Pensou em desistir de anunciar as novas. O momento já passara. A euforia diminuíra, nem valia tão esforço mais. Sentiu vergonha do que tinha feito até agora. Mais uma vez desapareceu da realidade. A visão embaçada dava lugar para a guerra de pensamentos que tentavam tomar conta da cabeça dele. Acordou com estalido da mãe.

- Ô guri... Ei! Vamo lá, levanta daí. Quero subir.

- Ahn?...mãe...MÃE! – deu um pulo que forçou o coração da velha. Numa rápida transformação, viu-se esbaforido novamente. A atenção seria dele agora.

- Mas que susto guri!
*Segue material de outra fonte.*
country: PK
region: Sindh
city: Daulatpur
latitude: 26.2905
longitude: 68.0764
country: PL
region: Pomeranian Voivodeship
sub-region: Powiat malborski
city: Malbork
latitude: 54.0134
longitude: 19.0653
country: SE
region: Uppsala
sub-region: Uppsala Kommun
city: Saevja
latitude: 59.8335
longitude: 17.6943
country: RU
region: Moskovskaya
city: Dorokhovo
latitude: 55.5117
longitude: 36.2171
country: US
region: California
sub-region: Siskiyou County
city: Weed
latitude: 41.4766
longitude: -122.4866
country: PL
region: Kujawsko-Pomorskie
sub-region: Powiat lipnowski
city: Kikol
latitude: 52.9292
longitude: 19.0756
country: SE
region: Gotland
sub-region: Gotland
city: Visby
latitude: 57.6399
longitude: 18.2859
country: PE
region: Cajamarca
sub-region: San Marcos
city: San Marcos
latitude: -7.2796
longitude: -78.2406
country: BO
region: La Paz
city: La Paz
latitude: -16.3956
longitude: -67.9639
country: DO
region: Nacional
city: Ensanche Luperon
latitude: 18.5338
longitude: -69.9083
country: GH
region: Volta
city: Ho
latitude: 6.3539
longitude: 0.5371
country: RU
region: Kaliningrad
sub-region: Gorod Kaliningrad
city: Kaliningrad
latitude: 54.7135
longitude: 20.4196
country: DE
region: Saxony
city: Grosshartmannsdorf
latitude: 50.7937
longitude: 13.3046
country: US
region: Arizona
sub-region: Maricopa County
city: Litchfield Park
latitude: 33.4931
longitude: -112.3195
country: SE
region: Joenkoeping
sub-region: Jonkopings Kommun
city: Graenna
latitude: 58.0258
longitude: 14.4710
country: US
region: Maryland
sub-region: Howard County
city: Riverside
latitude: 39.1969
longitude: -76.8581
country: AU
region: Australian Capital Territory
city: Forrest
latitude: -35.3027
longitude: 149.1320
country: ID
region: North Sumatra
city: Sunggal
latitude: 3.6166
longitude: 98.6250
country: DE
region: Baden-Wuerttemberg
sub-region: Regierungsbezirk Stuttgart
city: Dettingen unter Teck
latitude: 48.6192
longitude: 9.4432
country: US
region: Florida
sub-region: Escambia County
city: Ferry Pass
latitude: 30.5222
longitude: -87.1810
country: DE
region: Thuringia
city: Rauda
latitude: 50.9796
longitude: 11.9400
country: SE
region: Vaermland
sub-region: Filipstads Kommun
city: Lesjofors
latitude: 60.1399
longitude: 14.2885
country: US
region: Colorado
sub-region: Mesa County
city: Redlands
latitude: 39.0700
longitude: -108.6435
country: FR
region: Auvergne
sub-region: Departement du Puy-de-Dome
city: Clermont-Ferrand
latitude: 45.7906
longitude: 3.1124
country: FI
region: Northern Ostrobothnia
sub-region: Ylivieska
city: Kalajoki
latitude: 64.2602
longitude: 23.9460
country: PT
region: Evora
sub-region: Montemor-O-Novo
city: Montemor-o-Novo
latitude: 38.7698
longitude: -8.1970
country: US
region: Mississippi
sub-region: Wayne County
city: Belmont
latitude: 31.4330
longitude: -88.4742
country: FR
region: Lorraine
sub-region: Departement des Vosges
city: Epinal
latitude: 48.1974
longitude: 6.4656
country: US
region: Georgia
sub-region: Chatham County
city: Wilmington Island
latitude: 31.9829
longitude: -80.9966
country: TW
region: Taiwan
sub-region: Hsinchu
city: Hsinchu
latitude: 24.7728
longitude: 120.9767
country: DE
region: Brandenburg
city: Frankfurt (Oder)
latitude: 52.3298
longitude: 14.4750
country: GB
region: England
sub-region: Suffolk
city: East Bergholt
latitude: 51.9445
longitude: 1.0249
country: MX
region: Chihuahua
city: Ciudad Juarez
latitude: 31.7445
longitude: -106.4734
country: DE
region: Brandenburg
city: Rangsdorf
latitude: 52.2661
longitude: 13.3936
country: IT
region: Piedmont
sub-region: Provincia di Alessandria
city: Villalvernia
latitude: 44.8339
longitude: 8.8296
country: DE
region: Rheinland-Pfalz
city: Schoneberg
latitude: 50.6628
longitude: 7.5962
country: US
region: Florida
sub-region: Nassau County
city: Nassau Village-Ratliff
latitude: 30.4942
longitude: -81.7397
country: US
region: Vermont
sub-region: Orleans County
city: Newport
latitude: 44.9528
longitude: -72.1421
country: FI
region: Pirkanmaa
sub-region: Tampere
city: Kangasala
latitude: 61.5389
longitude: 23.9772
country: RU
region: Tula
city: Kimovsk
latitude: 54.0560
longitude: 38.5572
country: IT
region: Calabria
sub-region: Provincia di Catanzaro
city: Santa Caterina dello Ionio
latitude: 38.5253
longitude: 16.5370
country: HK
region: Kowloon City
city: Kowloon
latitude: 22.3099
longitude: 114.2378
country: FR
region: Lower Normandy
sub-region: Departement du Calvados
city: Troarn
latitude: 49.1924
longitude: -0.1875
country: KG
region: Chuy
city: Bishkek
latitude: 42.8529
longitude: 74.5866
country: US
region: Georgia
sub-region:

Te levanta daí de uma vez.

- Tenho que te falar, mãe... Tenho que te falar...

A mãe resmungava das juntas enquanto subia as escadas vagarosamente, mas de modo apressado. Ele vinha atrás puxando o ombro dela para que recebesse total atenção.

- Tenho uma novidade, mãe.

- Fala, guri!

- Eu...

- Ah, espera ai. Ta tocando o celular aqui. - E a velha se tocou pro quarto conversando com a irmã.

Não acreditara. Tirou sarro da situação, mas se demonstrava profundamente magoado. Ouviu dentro do quarto a voz esganiçada da mãe com as risadas das fofocas e lembrou: o celular. Era mais simples do que imaginava, pegaria o telefone e ligaria para o primeiro da lista. Começou em advogado, passou para baurus, desceu para cachorro quente, não tinha nada no “d”, eletricista, farmácia, pulou “g”, hospital, pulou “i”, “j”, “l”, e o último “mãe”. Encarou profundamente aquela brincadeira satírica que certamente alguém estaria rindo no momento, e levou o celular de volta ao bolso. Lutou em não chorar. Aquela teimosia do destino em lhe impedir que se abrisse ao primeiro que visse, o machucava. Fungou a lágrima seca. Aproximou-se do quarto da mãe novamente e bateu levemente, sem expectativas.

- Quié?

- Posso falar contigo?

- Ai guri, depois tu fala comigo. Tô cansada.

- Tá bem.

Ele deu meia volta e entrou no próprio quarto. Resolveu dormir, pra ver se passa. Ao deitar e sentir o acolchoado, encarou o teto. Sentiu. Sentiu raiva, tristeza, solidão e sentiu uma angústia que comprimia o peito. Então dormiu, dormiu profundamente e se esqueceu de acordar.